Gegenüber der Süddeutschen Zeitung sagte Rechtsprofessor Florian Meinel, das Vorhaben sei gefährlich, da dürfe man kein Auge zudrücken, sondern müsste beide öffnen.
Sabine Leutheusser-Schnarrenberger: Genau so ist es. Auch in Krisensituationen gelten die Gewaltenteilung und die Grundrechte.
Derzeit wird als Ausweg aus der Situation immer wieder der Blick hin zu einem Impfstoff gelenkt. In dem neuen Gesetzespaket finden sich dann auch die Möglichkeiten für Melde- und Untersuchungspflichten. Würde das Gesetzespaket auch die Zwangsimpfung von Bürgern ermöglichen? Oder anders gefragt: Wäre eine Zwangsimpfung in Sachen Corona überhaupt verfassungsrechtlich zulässig?
Sabine Leutheusser-Schnarrenberger: Ich sehe keine ausdrückliche Ermächtigung zu einer Impfpflicht aller Menschen in Deutschland. Das ist höchst problematisch und kann ich mir schwer vorstellen.
Auch aus datenschutzrechtlicher Sicht passiert hier gerade Bedenkliches. Stichwort: Weitergabe von Handydaten an das Robert Koch Institut. Was ist hier passiert?
Sabine Leutheusser-Schnarrenberger: Minister Spahn möchte alle GPS-Ortungsdaten und Daten für umfassende Bewegungsprofile aller möglichen Kontaktpersonen von Infizierten erheben und verarbeiten. Das ist im ersten Anlauf aus Datenschutzgründen zu Recht gescheitert.
War die Weitergabe denn überhaupt rechtlich zulässig?
Sabine Leutheusser-Schnarrenberger: Die Weitergabe anonymer Telekommunikationsdaten von den Diensteanbietern wie der Telekom und anderen an das Robert Koch Institut ist in Absprache mit dem Bundesdatenschutzbeauftragten erfolgt.
"Ich sehe keinen Anwendungsbereich für einen Widerstand nach Grundgesetz"
Wo liegen hier die Gefahren?
Sabine Leutheusser-Schnarrenberger: Da geht es dann darum, dass die Daten nicht reanonymisiert werden und die gespeicherten Daten wirklich vor Missbrauch geschützt werden. In Österreich sind sie gehackt worden.
Derzeit ist es noch schwer zu sagen, wie die Zukunft aussehen wird, welche Schäden die Coronakrise bzw. die Entscheidungen der Bundesregierung nach sich ziehen wird.
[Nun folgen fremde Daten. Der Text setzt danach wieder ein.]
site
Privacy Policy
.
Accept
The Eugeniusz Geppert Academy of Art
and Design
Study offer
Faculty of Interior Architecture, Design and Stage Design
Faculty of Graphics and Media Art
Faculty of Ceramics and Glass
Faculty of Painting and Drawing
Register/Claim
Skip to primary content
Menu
Derzeit ist vieles denkbar. Sehen Sie die Gefahr, dass die aktuellen Maßnahmen in der Zukunft missbraucht werden können?
Sabine Leutheusser-Schnarrenberger: Es ist wirklich nicht möglich, jetzt Prognosen abzugeben. Um Missbrauch zu vermeiden, ist die Befristung der Maßnahmen wichtig, sie laufen dann einfach aus. Ich bin auch der Meinung, dass zahlreiche Sonderregelungen im Infektionsschutzgesetz des Bundes wieder aufgehoben werden sollten.
Ab welchem Punkt würden Sie Protest nach Grundgesetz Artikel 20 Absatz 4 für gerechtfertigt halten?
Sabine Leutheusser-Schnarrenberger: Ich sehe keinen Anwendungsbereich für einen Widerstand nach Art. 20 Absatz 4., denn die verfassungsmäßige Ordnung wird nicht gefährdet oder gar beseitigt.